A top-level master_summary.txt aggregates findings across all samples when multiple FASTQs are processed.

Lambda estimate

The profiler reports a single lambda (mutations per gene copy) derived from the net mismatch rate:

  • Formula: (hit_rate - bg_rate) × seq_len
  • Where it appears: panel 4 of summary_panels.png and the Poisson lambda line in KEY_FINDINGS.txt.

The KEY_FINDINGS.txt file provides a plain-language summary including:

  • Expected AA mutations per gene copy
  • Poisson-based interpretation (% wild-type, % 1 mutation, % 2+ mutations)
  • Quality assessment (GOOD/ACCEPTABLE/LOW COVERAGE)

How the mutation rate and AA expectations are derived

  1. Reads are aligned to both the region of interest and the full plasmid. Mismatches in the region define the "target" rate; mismatches elsewhere provide the background.
  2. The per-base background rate is subtracted from the target rate to yield a net nucleotide mutation rate, and the standard deviation reflects binomial sampling and quality-score uncertainty.
  3. The net rate is multiplied by the CDS length to estimate λ_bp (mutations per copy). Monte Carlo simulations then flip random bases, translate the mutated CDS, and count amino-acid differences across 1,000 trials—these drive the AA mutation mean/variance that appear in the panel plot and summary.

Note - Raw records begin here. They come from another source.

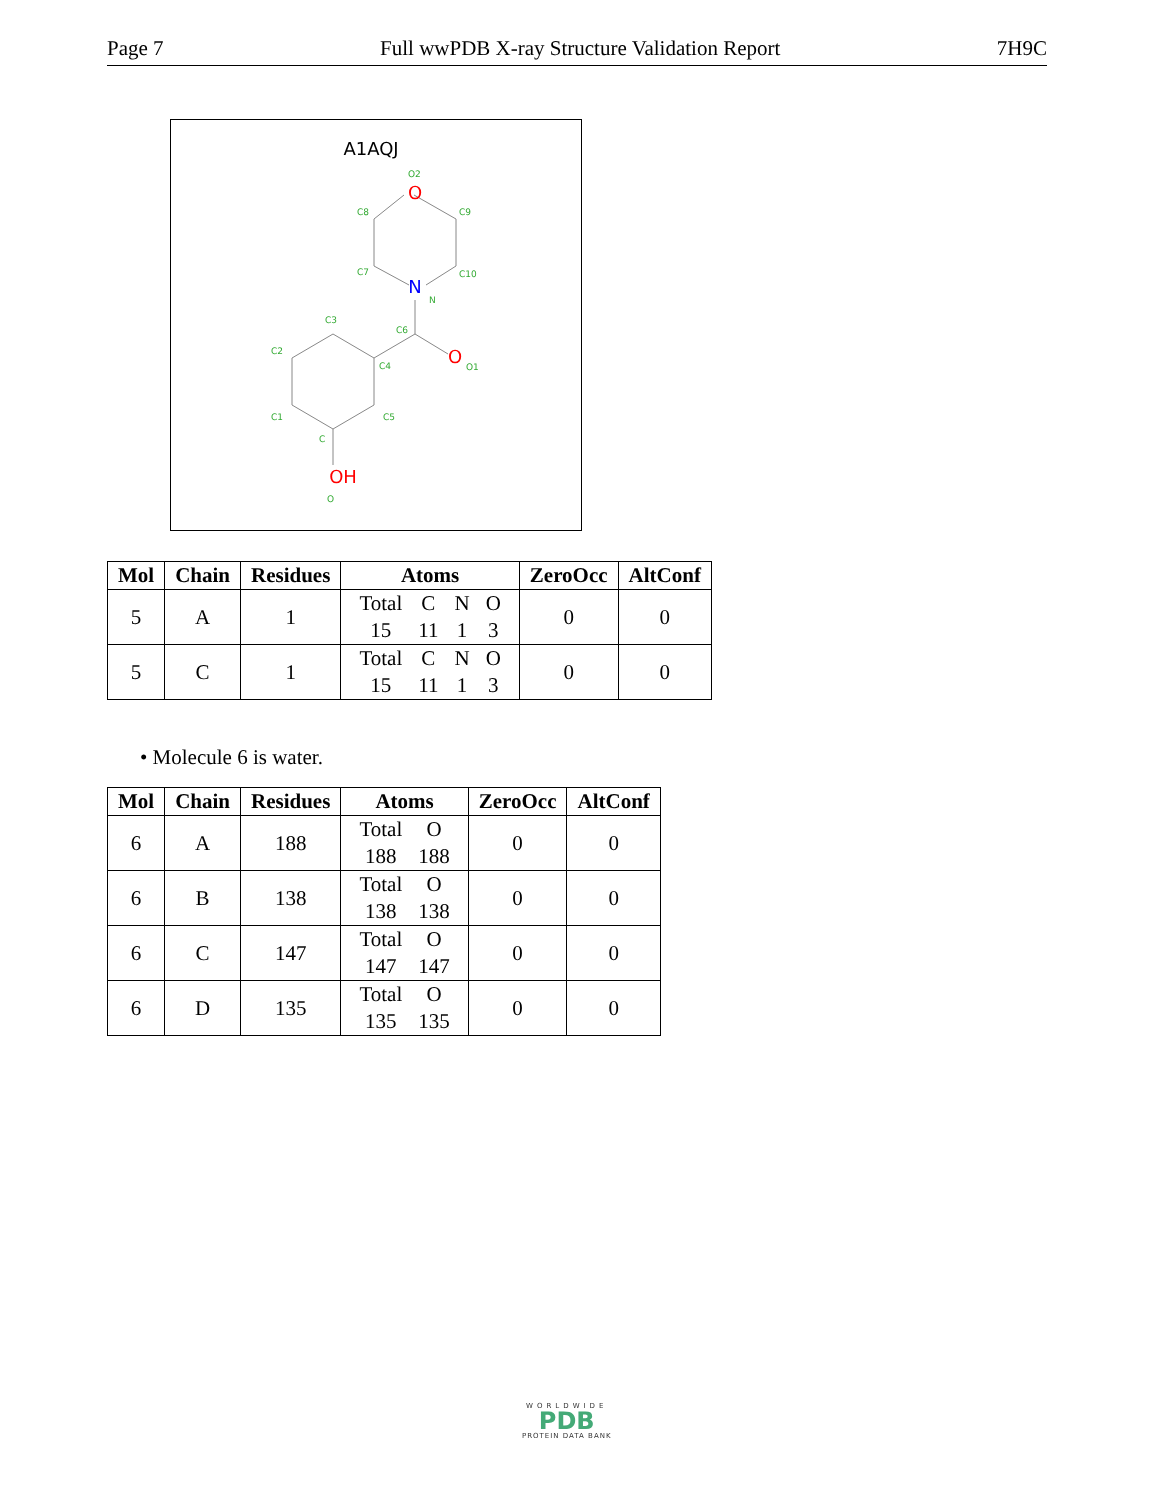Page 7 Full wwPDB X-ray Structure Validation Report 7H9C
A1AQJ
O
N
O
OH
O2
C8
C9
C7
C10
N
C3
C6
C2
C4
O1
C1
C5
C
O
| Mol | Chain | Residues | Atoms | ZeroOcc | AltConf |
| --- | --- | --- | --- | --- | --- |
| 5 | A | 1 | / Total / C / N / O / / 15 / 11 / 1 / 3 / | 0 | 0 |
| 5 | C | 1 | / Total / C / N / O / / 15 / 11 / 1 / 3 / | 0 | 0 |
• Molecule 6 is water.
| Mol | Chain | Residues | Atoms | ZeroOcc | AltConf |
| --- | --- | --- | --- | --- | --- |
| 6 | A | 188 | / Total / O / / 188 / 188 / | 0 | 0 |
| 6 | B | 138 | / Total / O / / 138 / 138 / | 0 | 0 |
| 6 | C | 147 | / Total / O / / 147 / 147 / | 0 | 0 |
| 6 | D | 135 | / Total / O / / 135 / 135 / | 0 | 0 |
WORLDWIDE
PDB
PROTEIN DATA BANK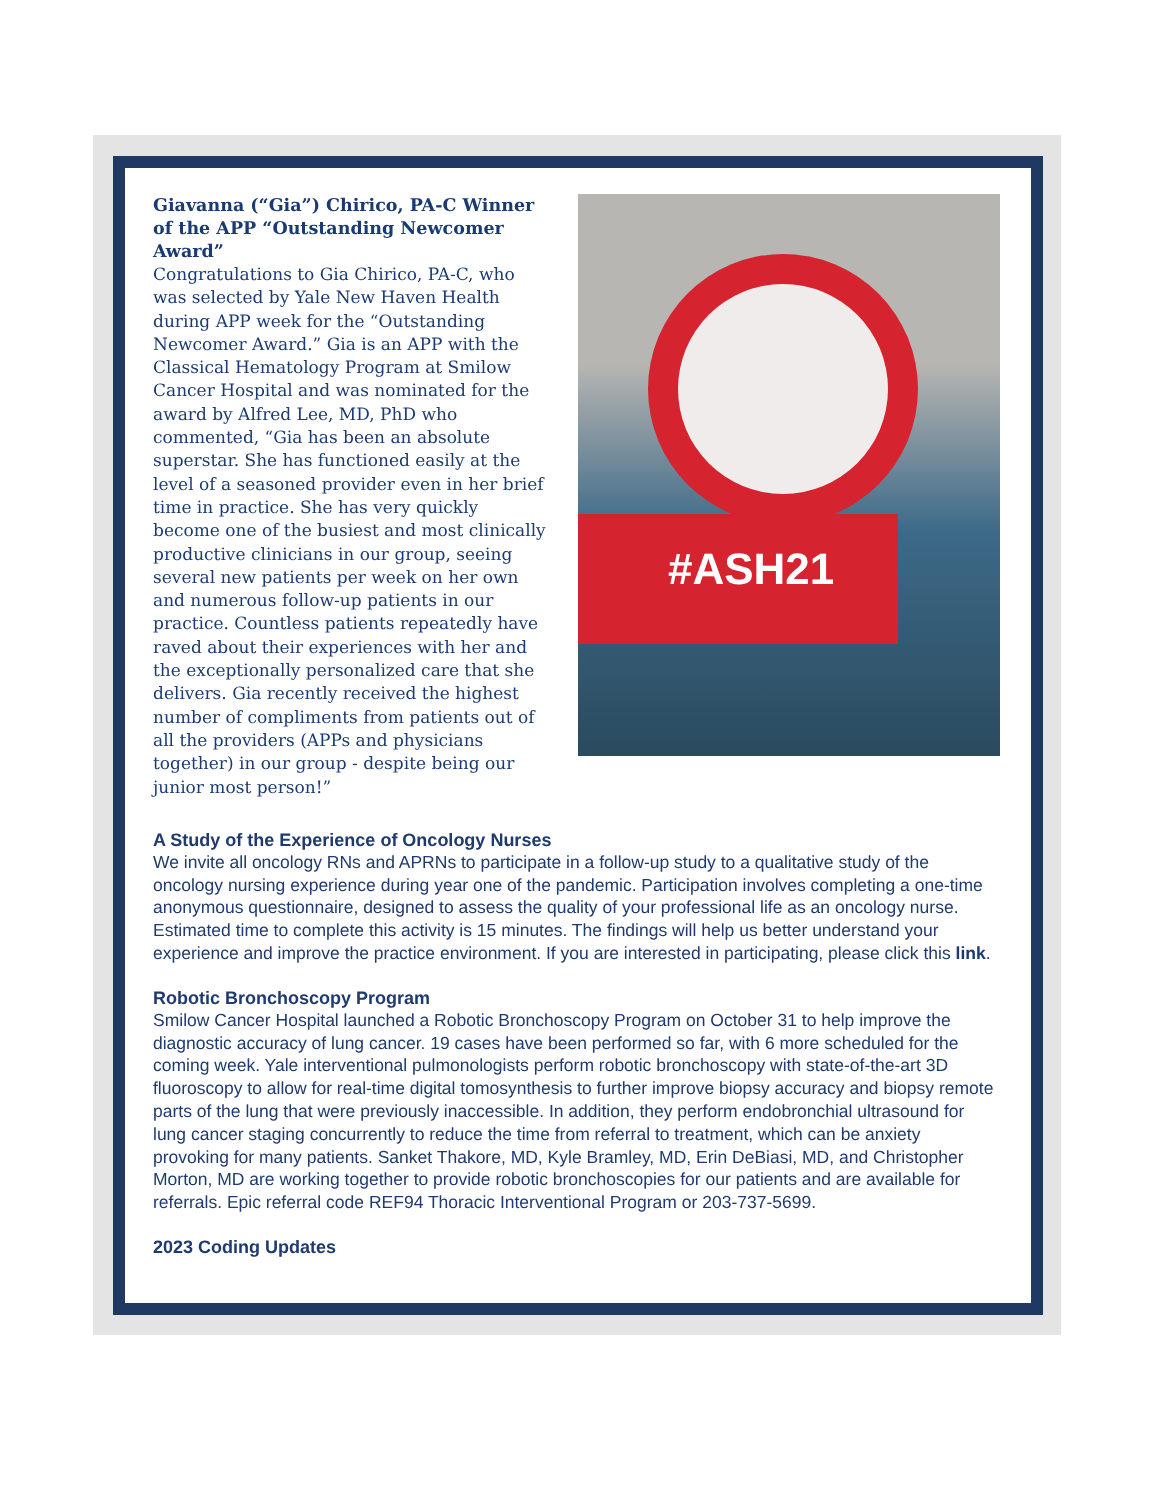Giavanna (“Gia”) Chirico, PA-C Winner of the APP “Outstanding Newcomer Award”
Congratulations to Gia Chirico, PA-C, who was selected by Yale New Haven Health during APP week for the “Outstanding Newcomer Award.” Gia is an APP with the Classical Hematology Program at Smilow Cancer Hospital and was nominated for the award by Alfred Lee, MD, PhD who commented, “Gia has been an absolute superstar. She has functioned easily at the level of a seasoned provider even in her brief time in practice. She has very quickly become one of the busiest and most clinically productive clinicians in our group, seeing several new patients per week on her own and numerous follow-up patients in our practice. Countless patients repeatedly have raved about their experiences with her and the exceptionally personalized care that she delivers. Gia recently received the highest number of compliments from patients out of all the providers (APPs and physicians together) in our group - despite being our junior most person!”
#ASH21
A Study of the Experience of Oncology Nurses
We invite all oncology RNs and APRNs to participate in a follow-up study to a qualitative study of the oncology nursing experience during year one of the pandemic. Participation involves completing a one-time anonymous questionnaire, designed to assess the quality of your professional life as an oncology nurse. Estimated time to complete this activity is 15 minutes. The findings will help us better understand your experience and improve the practice environment. If you are interested in participating, please click this link.
Robotic Bronchoscopy Program
Smilow Cancer Hospital launched a Robotic Bronchoscopy Program on October 31 to help improve the diagnostic accuracy of lung cancer. 19 cases have been performed so far, with 6 more scheduled for the coming week. Yale interventional pulmonologists perform robotic bronchoscopy with state-of-the-art 3D fluoroscopy to allow for real-time digital tomosynthesis to further improve biopsy accuracy and biopsy remote parts of the lung that were previously inaccessible. In addition, they perform endobronchial ultrasound for lung cancer staging concurrently to reduce the time from referral to treatment, which can be anxiety provoking for many patients. Sanket Thakore, MD, Kyle Bramley, MD, Erin DeBiasi, MD, and Christopher Morton, MD are working together to provide robotic bronchoscopies for our patients and are available for referrals. Epic referral code REF94 Thoracic Interventional Program or 203-737-5699.
2023 Coding Updates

GUI quick start (optional)

The NiceGUI web frontend wraps the same workflows with an Apple-inspired design and sidebar navigation. Launch it with:

uht-tooling gui

The server binds to http://127.0.0.1:7860 by default. Open that URL in your browser to access the interface.

Navigation

The sidebar organises workflows into two groups:

Primer Design

  • Nextera XT (/)
  • SLIM (/slim)
  • KLD (/kld)
  • Gibson (/gibson)

Sequencing Analysis

  • Mutation Caller (/mutation-caller)
  • UMI Hunter (/umi-hunter)
  • Profile Inserts (/profile-inserts)
  • EP Library (/ep-library)

Features

  • Dark mode toggle — persists across sessions via browser storage.
  • FASTA paste support — Mutation Caller, UMI Hunter, and EP Library pages accept raw sequence paste in addition to file upload.
  • Slider controls with live value display — UMI Hunter thresholds, Profile Inserts min-ratio.
  • Download results as ZIP — output archives mirror the directory structure produced by the CLI.

Legacy Gradio interface

The old Gradio GUI is still available:

pip install "uht-tooling[legacy-gui]"
uht-tooling gui --legacy

Workflow tips

  • For large FASTQ datasets, the CLI remains the most efficient option (especially for automation or batch processing).

Troubleshooting

  • Port already bound: the launcher automatically selects the next free port and logs the chosen URL.
  • Missing dependency: ensure you installed with pip install "uht-tooling[gui]" (or the core package, which already includes NiceGUI).
  • Stopping the server: press Ctrl+C in the terminal session running uht-tooling gui.

Logging

Every workflow configures logging to the destination output directory. Inspect run.log for command echoes, parameter choices, and any warnings produced during execution. When providing bug reports, include this log file along with input metadata to streamline triage.


Roadmap

  • Expand CLI coverage to any remaining legacy scripts that are still invoked via make.
  • Add documentation for automation pipelines and integrate continuous integration tests.

Contributions in the form of bug reports, pull requests, or feature suggestions are welcome. File issues on GitHub with clear reproduction steps and sample data when possible.